In 1900, Marie became the first woman faculty member at the École Normale Supérieure, and Pierre joined the Sorbonne's faculty. In June 1903, Marie was awarded her doctorate from the University of Paris. That month, she and Pierre were invited to the Royal Institution in London to give a speech on radioactivity; being female, she was not allowed to speak, and Pierre alone was allowed to.
            In December 1903, the Royal Swedish Academy of Sciences awarded Pierre Curie, Marie Curie and Henri Becquerel the Nobel Prize in Physics. At first, the Committee intended to honor only Pierre and Henri, but one of the committee members and an advocate of woman scientists, Swedish mathematician Magnus Goesta Mittag-Leffler, told Pierre, and after his complaint, Marie's name was added to the nomination. Marie was the first woman to be awarded a Nobel Prize.
            In December 1904, Marie gave birth to their second daughter, Ève Curie. On 19 April 1906, Pierre was killed in a road accident. Walking across the Rue Dauphine in heavy rain, he was struck by a horse-drawn vehicle and fell under its wheels; his skull was fractured. Marie was devastated by the death of her husband. On 13 May 1906,the Sorbonne physics department decided to offer Pierre’s position to Marie, who accepted.
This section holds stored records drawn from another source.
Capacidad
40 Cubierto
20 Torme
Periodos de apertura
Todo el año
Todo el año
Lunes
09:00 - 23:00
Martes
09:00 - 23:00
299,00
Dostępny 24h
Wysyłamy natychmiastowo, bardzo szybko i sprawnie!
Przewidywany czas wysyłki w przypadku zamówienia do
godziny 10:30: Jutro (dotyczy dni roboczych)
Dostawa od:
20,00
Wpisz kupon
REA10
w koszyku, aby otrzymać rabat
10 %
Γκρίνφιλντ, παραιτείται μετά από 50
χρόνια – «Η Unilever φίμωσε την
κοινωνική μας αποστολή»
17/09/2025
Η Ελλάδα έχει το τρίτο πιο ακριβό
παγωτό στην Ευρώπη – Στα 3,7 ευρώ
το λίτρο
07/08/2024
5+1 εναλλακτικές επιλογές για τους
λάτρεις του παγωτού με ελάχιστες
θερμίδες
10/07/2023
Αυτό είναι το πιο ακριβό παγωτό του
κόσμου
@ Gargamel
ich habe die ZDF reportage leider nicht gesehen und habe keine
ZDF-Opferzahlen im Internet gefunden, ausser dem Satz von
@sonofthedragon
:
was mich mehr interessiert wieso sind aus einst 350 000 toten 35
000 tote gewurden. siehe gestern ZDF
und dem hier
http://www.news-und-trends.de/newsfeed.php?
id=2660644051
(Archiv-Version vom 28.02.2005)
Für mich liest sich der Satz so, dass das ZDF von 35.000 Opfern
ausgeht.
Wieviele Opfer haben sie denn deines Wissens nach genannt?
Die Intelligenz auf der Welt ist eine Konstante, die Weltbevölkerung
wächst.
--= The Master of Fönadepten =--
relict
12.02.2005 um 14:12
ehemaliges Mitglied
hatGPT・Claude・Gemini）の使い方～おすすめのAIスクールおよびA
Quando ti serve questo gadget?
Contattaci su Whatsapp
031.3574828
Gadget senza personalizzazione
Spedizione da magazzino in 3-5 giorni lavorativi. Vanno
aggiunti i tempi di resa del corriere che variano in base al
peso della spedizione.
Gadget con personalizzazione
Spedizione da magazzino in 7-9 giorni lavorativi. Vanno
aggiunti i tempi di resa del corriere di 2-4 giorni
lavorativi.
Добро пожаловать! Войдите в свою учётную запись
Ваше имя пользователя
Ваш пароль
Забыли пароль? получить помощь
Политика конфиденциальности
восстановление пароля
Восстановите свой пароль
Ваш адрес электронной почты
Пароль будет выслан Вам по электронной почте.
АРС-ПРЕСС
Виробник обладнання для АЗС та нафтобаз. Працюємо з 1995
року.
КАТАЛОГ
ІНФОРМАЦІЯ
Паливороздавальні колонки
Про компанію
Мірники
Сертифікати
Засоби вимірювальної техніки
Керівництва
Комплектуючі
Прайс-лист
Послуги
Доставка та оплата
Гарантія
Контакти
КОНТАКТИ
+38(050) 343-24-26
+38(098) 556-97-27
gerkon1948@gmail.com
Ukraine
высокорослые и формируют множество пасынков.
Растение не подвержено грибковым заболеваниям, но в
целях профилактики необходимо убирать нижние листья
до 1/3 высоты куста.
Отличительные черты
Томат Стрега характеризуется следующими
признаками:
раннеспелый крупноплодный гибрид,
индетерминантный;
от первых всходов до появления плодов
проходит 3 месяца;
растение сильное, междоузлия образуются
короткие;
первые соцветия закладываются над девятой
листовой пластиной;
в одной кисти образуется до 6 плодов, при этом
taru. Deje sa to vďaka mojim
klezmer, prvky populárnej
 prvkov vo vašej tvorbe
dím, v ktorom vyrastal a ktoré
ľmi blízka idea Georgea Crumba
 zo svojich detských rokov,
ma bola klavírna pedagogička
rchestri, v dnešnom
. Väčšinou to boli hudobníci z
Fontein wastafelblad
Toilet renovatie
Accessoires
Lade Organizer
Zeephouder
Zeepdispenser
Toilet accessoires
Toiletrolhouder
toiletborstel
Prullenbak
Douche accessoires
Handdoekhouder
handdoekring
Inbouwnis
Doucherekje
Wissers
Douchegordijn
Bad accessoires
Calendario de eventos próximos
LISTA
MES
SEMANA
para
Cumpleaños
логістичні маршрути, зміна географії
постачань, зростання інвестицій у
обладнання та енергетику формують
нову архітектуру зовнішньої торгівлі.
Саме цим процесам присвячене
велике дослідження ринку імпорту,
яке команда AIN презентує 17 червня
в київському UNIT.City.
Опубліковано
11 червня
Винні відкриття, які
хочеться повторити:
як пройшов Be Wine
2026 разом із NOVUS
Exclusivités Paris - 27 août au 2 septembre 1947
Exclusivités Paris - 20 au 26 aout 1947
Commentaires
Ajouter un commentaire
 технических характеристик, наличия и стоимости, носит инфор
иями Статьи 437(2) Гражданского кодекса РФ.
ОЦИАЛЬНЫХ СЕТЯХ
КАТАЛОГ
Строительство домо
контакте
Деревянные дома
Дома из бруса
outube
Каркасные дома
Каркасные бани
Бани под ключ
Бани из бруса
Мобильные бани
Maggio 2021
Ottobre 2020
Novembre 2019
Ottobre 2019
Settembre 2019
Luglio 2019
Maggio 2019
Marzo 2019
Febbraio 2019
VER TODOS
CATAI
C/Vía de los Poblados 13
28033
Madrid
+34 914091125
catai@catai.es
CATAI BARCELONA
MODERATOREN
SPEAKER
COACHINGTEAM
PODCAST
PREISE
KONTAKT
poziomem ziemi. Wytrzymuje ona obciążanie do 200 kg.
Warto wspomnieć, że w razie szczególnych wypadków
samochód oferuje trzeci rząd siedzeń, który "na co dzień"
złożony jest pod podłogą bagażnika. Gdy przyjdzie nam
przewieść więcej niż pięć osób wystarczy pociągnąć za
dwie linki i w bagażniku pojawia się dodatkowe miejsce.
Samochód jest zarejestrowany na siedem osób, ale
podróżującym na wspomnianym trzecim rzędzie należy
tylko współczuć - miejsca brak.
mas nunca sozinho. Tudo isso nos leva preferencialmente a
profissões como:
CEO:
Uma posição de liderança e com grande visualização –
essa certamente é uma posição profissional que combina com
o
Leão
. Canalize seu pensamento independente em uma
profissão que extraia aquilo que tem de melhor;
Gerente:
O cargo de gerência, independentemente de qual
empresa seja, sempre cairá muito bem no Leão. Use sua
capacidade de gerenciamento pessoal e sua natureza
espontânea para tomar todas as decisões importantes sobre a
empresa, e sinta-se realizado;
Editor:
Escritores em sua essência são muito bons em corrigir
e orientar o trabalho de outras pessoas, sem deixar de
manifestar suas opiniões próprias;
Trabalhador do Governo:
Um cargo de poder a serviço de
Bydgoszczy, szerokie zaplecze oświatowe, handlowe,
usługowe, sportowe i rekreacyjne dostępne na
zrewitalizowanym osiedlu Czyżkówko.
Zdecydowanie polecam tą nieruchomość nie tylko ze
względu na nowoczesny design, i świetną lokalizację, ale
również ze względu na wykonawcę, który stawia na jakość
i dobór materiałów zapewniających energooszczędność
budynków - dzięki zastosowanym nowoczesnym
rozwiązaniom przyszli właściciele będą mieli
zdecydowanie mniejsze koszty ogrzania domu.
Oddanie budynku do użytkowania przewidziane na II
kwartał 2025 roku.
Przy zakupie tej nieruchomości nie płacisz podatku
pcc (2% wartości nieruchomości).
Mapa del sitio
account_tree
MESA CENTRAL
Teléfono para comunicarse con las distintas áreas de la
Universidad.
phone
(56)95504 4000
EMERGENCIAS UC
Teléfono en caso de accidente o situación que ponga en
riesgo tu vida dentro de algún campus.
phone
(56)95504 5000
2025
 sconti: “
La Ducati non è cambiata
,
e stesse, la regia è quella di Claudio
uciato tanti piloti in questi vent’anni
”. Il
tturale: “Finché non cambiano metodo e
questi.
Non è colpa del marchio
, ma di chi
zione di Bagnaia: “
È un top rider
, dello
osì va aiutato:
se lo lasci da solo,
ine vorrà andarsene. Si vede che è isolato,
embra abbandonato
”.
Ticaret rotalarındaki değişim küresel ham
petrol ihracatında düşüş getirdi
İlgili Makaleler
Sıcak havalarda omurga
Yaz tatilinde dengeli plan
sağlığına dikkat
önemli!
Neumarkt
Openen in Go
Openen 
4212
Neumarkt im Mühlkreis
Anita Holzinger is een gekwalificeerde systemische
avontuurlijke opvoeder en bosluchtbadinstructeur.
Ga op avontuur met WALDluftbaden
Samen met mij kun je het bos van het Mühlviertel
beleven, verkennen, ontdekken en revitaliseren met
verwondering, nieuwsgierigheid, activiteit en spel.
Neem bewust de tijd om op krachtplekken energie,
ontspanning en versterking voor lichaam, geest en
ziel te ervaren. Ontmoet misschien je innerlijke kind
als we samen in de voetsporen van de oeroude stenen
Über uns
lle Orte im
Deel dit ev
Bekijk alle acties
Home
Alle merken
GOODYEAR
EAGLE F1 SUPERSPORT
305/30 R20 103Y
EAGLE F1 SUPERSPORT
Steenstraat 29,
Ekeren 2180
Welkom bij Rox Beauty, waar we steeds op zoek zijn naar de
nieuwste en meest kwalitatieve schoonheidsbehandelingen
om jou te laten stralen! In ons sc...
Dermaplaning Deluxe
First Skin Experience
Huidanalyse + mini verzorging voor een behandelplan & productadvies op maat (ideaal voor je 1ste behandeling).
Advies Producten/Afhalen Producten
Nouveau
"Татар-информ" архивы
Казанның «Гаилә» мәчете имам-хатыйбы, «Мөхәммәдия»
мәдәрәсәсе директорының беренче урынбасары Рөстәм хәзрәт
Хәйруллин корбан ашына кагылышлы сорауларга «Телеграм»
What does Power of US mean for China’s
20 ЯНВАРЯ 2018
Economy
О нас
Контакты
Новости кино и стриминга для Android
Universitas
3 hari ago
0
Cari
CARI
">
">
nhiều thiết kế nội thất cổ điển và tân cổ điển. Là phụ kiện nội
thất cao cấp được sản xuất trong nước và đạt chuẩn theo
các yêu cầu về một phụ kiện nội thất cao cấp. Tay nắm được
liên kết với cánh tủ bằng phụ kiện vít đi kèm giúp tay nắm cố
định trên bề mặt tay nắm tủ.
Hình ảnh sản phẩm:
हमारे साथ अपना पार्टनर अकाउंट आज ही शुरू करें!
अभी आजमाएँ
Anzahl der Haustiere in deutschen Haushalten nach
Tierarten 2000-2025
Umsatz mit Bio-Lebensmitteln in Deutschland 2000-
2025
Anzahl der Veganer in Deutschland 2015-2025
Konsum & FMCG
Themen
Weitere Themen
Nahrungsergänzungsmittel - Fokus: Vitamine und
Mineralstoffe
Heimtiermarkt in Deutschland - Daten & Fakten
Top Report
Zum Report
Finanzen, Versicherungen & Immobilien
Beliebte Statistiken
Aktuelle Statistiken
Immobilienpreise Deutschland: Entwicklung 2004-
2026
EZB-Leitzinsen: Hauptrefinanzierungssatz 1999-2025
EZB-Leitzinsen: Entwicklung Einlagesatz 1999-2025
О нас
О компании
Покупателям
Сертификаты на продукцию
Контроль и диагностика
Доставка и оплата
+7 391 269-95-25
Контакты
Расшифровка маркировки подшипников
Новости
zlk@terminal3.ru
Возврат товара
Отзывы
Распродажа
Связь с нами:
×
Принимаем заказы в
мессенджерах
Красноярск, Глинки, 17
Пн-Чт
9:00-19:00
She became the first woman to be a professor at the Sorbonne.
            In 1910, Marie succeeded in finding radium; she also defined an international standard for radioactive emissions that was eventually named after her and Pierre: the curie. In 1911, the Royal Swedish Academy of Sciences awarded her a second Nobel Prize, this time for Chemistry. This award was "in recognition of her services to the advancement of chemistry by the discovery of the elements radium and polonium, by the isolation of radium and the study of the nature and compounds of this remarkable element." Marie was the first person to win or share two Nobel Prizes.
            During World War I, Marie saw a need for field radiological centers near the front lines to assist battlefield surgeons.  She became the Director of the Red Cross Radiology Service and set up France's first military radiology center, operational by late 1914.  In 1915, Marie produced hollow needles containing 'radium emanation', a colorless, radioactive gas given off by radium, later identified as radon to be used for sterilizing infected tissue (skin, muscle, or other parts of the body). It is estimated that over one million wounded soldiers were treated with her x-ray units.
            On 4 July 1934, Marie died at the Sancellemoz Sanatorium in Passy, in Haute-Savoie, from aplastic anemia.  Many people believe she got aplastic anemia from being exposed for a long time to radiation. The damaging effects of ionizing radiation were not known at the time of her work. She was buried at the cemetery in Sceaux, alongside her husband Pierre. Sixty years later, in 1995, in honour of their achievements, the remains of both were transferred to the Panthéon, Paris, a building where some of the most famous French people are buried. She became the first—and so far the only—woman to be honored with burial in the Panthéon because of her own work.